Supplied records: Begin
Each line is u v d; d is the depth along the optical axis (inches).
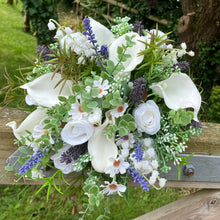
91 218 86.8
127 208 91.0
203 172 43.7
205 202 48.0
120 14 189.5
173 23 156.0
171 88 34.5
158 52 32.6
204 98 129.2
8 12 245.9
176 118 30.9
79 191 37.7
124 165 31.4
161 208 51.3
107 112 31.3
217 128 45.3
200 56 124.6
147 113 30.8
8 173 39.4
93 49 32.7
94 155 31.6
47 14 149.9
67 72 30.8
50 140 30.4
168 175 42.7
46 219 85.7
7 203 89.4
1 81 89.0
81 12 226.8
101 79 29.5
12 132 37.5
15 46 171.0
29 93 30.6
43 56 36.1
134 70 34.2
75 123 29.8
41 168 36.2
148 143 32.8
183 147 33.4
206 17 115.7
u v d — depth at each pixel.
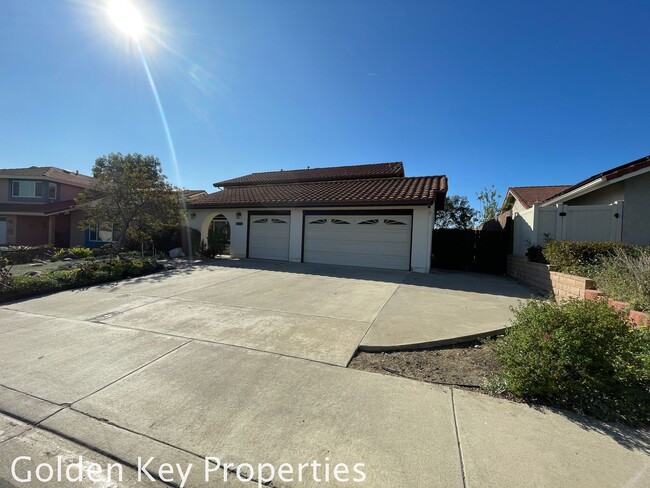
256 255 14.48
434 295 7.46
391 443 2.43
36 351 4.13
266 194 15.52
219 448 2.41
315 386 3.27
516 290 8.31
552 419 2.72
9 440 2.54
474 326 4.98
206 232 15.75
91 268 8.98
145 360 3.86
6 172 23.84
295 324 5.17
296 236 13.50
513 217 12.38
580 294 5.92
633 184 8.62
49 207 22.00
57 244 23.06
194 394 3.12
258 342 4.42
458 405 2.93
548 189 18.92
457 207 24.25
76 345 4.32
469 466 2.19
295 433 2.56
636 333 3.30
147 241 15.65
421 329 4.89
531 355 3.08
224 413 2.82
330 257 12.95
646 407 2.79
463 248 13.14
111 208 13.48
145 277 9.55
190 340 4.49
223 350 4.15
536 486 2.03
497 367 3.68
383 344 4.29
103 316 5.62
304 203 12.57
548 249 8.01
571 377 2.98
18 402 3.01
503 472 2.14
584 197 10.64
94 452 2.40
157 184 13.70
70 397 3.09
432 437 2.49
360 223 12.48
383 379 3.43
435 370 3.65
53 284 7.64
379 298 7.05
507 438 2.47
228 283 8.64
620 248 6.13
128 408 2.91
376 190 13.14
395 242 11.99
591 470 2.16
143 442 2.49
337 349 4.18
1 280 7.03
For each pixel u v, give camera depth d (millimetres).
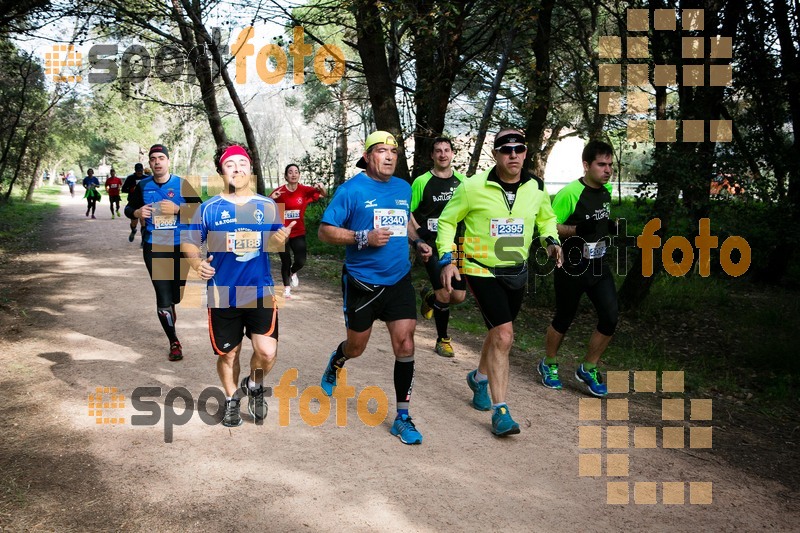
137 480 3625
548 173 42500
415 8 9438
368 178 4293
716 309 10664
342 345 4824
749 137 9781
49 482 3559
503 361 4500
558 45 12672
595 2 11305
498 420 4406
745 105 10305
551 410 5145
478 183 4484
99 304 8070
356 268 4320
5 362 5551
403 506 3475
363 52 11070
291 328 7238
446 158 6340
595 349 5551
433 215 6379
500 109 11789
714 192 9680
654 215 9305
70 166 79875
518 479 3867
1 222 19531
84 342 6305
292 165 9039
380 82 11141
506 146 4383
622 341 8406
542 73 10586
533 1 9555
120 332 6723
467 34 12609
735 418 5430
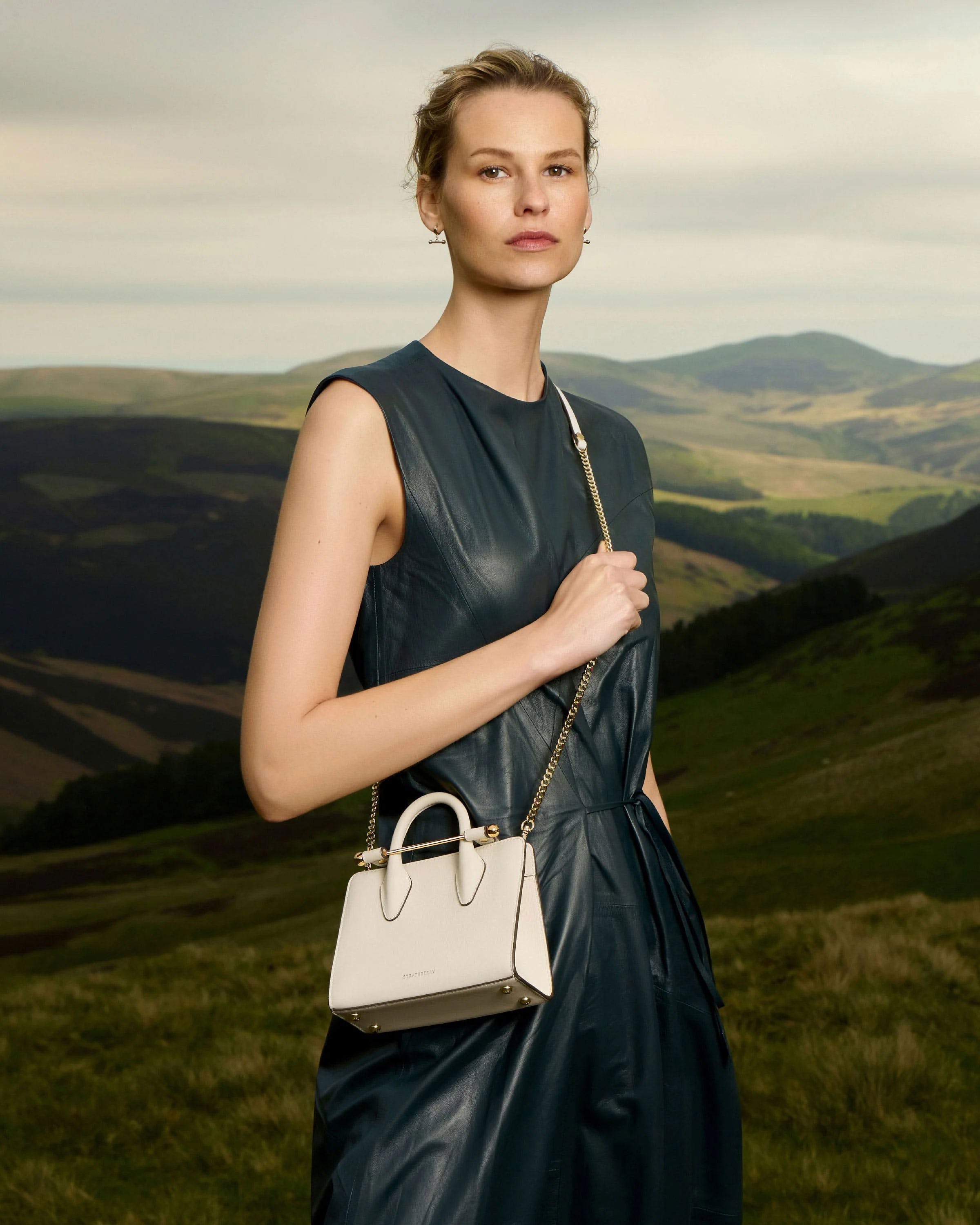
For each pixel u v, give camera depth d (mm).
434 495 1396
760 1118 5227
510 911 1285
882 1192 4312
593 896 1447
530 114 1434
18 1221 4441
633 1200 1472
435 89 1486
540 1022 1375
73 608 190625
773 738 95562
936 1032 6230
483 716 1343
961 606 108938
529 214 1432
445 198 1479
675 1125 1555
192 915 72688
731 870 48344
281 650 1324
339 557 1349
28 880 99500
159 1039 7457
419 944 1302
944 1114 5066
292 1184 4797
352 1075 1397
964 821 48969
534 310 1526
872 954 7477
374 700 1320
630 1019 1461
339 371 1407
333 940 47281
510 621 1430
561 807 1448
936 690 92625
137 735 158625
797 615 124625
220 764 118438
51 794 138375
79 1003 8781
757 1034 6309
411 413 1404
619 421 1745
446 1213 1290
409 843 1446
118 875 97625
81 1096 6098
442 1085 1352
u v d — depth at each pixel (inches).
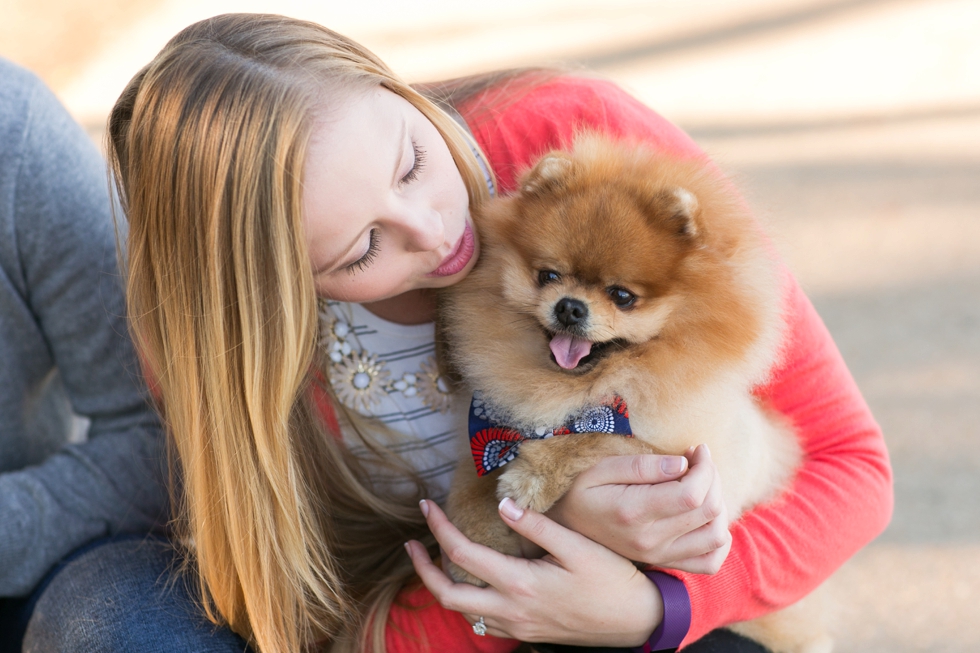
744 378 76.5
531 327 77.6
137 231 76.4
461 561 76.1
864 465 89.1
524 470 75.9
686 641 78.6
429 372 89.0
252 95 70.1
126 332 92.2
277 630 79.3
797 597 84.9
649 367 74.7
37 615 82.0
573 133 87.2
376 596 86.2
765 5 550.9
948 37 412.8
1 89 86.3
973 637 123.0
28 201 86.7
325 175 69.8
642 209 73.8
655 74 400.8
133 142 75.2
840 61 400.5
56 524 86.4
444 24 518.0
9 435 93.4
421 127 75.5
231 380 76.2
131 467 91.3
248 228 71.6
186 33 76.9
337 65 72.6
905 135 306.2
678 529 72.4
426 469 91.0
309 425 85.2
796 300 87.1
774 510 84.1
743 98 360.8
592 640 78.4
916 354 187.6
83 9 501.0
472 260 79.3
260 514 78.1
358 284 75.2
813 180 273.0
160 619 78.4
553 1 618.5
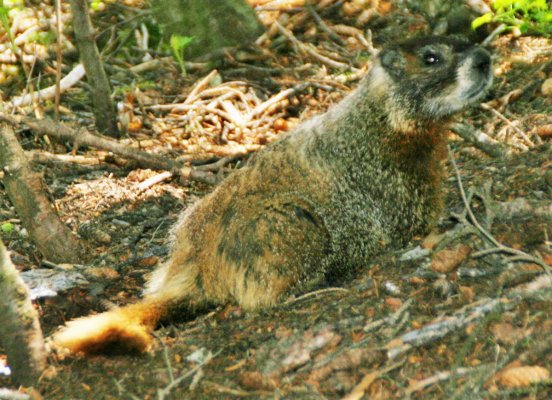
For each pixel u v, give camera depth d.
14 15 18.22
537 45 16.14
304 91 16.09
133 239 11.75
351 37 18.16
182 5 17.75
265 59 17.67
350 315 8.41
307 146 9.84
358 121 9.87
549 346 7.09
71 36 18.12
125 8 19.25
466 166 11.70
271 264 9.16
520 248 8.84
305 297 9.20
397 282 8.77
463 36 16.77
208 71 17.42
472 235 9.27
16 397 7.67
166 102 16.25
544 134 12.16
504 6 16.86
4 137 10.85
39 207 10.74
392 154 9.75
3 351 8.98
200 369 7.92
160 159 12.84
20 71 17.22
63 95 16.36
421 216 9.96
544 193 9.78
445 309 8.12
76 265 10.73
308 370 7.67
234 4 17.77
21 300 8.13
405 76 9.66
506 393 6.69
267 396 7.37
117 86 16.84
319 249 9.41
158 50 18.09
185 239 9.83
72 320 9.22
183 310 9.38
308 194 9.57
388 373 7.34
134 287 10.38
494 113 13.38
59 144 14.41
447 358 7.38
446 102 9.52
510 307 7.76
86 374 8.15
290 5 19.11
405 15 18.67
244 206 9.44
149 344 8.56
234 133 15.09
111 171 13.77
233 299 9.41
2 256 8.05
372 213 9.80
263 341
Supplied records: End
Activity :: Could you reproduce all of the material exactly? Keep the pictures out of it.

Answer section ::
Each line is u v d; d is the depth along the optical axis (inches).
91 218 86.8
127 208 91.0
203 172 43.7
205 202 48.0
120 14 189.5
173 23 156.0
171 88 34.5
158 52 32.6
204 98 129.2
8 12 245.9
176 118 30.9
79 191 37.7
124 165 31.4
161 208 51.3
107 112 31.3
217 128 45.3
200 56 124.6
147 113 30.8
8 173 39.4
93 49 32.7
94 155 31.6
47 14 149.9
67 72 30.8
50 140 30.4
168 175 42.7
46 219 85.7
7 203 89.4
1 81 89.0
81 12 226.8
101 79 29.5
12 132 37.5
15 46 171.0
29 93 30.6
43 56 36.1
134 70 34.2
75 123 29.8
41 168 36.2
148 143 32.8
183 147 33.4
206 17 115.7
u v d — depth at each pixel.
256 255 14.48
434 295 7.46
391 443 2.43
36 351 4.13
266 194 15.52
219 448 2.41
315 386 3.27
516 290 8.31
552 419 2.72
9 440 2.54
474 326 4.98
206 232 15.75
91 268 8.98
145 360 3.86
6 172 23.84
295 324 5.17
296 236 13.50
513 217 12.38
580 294 5.92
633 184 8.62
49 207 22.00
57 244 23.06
194 394 3.12
258 342 4.42
458 405 2.93
548 189 18.92
457 207 24.25
76 345 4.32
469 466 2.19
295 433 2.56
636 333 3.30
147 241 15.65
421 329 4.89
531 355 3.08
224 413 2.82
330 257 12.95
646 407 2.79
463 248 13.14
111 208 13.48
145 277 9.55
190 340 4.49
223 350 4.15
536 486 2.03
497 367 3.68
383 344 4.29
103 316 5.62
304 203 12.57
548 249 8.01
571 377 2.98
18 402 3.01
503 472 2.14
584 197 10.64
94 452 2.40
157 184 13.70
70 397 3.09
432 437 2.49
360 223 12.48
383 379 3.43
435 370 3.65
53 284 7.64
379 298 7.05
507 438 2.47
228 283 8.64
620 248 6.13
128 408 2.91
376 190 13.14
395 242 11.99
591 470 2.16
143 442 2.49
337 349 4.18
1 280 7.03
For each pixel u v, give camera depth d (millimetres).
137 480 3625
548 173 42500
415 8 9438
368 178 4293
716 309 10664
342 345 4824
749 137 9781
49 482 3559
503 361 4500
558 45 12672
595 2 11305
498 420 4406
745 105 10305
551 410 5145
478 183 4484
99 304 8070
356 268 4320
5 362 5551
403 506 3475
363 52 11070
291 328 7238
446 158 6340
595 349 5551
433 215 6379
500 109 11789
714 192 9680
654 215 9305
70 166 79875
518 479 3867
1 222 19531
84 342 6305
292 165 9039
380 82 11141
506 146 4383
622 341 8406
542 73 10586
533 1 9555
120 332 6723
467 34 12609
735 418 5430
For each pixel u v, give camera depth d (mm).
434 495 1396
760 1118 5227
510 911 1285
882 1192 4312
593 896 1447
530 114 1434
18 1221 4441
633 1200 1472
435 89 1486
540 1022 1375
73 608 190625
773 738 95562
936 1032 6230
483 716 1343
961 606 108938
529 214 1432
445 198 1479
675 1125 1555
192 915 72688
731 870 48344
281 650 1324
339 557 1349
28 880 99500
159 1039 7457
419 944 1302
944 1114 5066
292 1184 4797
352 1075 1397
964 821 48969
534 310 1526
872 954 7477
374 700 1320
630 1019 1461
339 371 1407
333 940 47281
510 621 1430
561 807 1448
936 690 92625
137 735 158625
797 615 124625
220 764 118438
51 794 138375
79 1003 8781
757 1034 6309
411 413 1404
619 421 1745
446 1213 1290
409 843 1446
118 875 97625
81 1096 6098
442 1085 1352
u v d — depth at each pixel (inches).
744 378 76.5
531 327 77.6
137 231 76.4
461 561 76.1
864 465 89.1
524 470 75.9
686 641 78.6
429 372 89.0
252 95 70.1
126 332 92.2
277 630 79.3
797 597 84.9
649 367 74.7
37 615 82.0
573 133 87.2
376 596 86.2
765 5 550.9
948 37 412.8
1 89 86.3
973 637 123.0
28 201 86.7
325 175 69.8
642 209 73.8
655 74 400.8
133 142 75.2
840 61 400.5
56 524 86.4
444 24 518.0
9 435 93.4
421 127 75.5
231 380 76.2
131 467 91.3
248 228 71.6
186 33 76.9
337 65 72.6
905 135 306.2
678 529 72.4
426 469 91.0
309 425 85.2
796 300 87.1
774 510 84.1
743 98 360.8
592 640 78.4
916 354 187.6
83 9 501.0
472 260 79.3
260 514 78.1
358 284 75.2
813 180 273.0
160 619 78.4
553 1 618.5
For each pixel u v, give camera depth d.
14 15 18.22
537 45 16.14
304 91 16.09
133 239 11.75
351 37 18.16
182 5 17.75
265 59 17.67
350 315 8.41
307 146 9.84
358 121 9.87
549 346 7.09
71 36 18.12
125 8 19.25
466 166 11.70
271 264 9.16
520 248 8.84
305 297 9.20
397 282 8.77
463 36 16.77
208 71 17.42
472 235 9.27
16 397 7.67
166 102 16.25
544 134 12.16
504 6 16.86
4 137 10.85
39 207 10.74
392 154 9.75
3 351 8.98
200 369 7.92
160 159 12.84
20 71 17.22
63 95 16.36
421 216 9.96
544 193 9.78
445 309 8.12
76 265 10.73
308 370 7.67
234 4 17.77
21 300 8.13
405 76 9.66
506 393 6.69
267 396 7.37
117 86 16.84
319 249 9.41
158 50 18.09
185 239 9.83
72 320 9.22
183 310 9.38
308 194 9.57
388 373 7.34
134 287 10.38
494 113 13.38
59 144 14.41
447 358 7.38
446 102 9.52
510 307 7.76
86 374 8.15
290 5 19.11
405 15 18.67
244 206 9.44
149 344 8.56
234 133 15.09
111 171 13.77
233 299 9.41
2 256 8.05
372 213 9.80
263 341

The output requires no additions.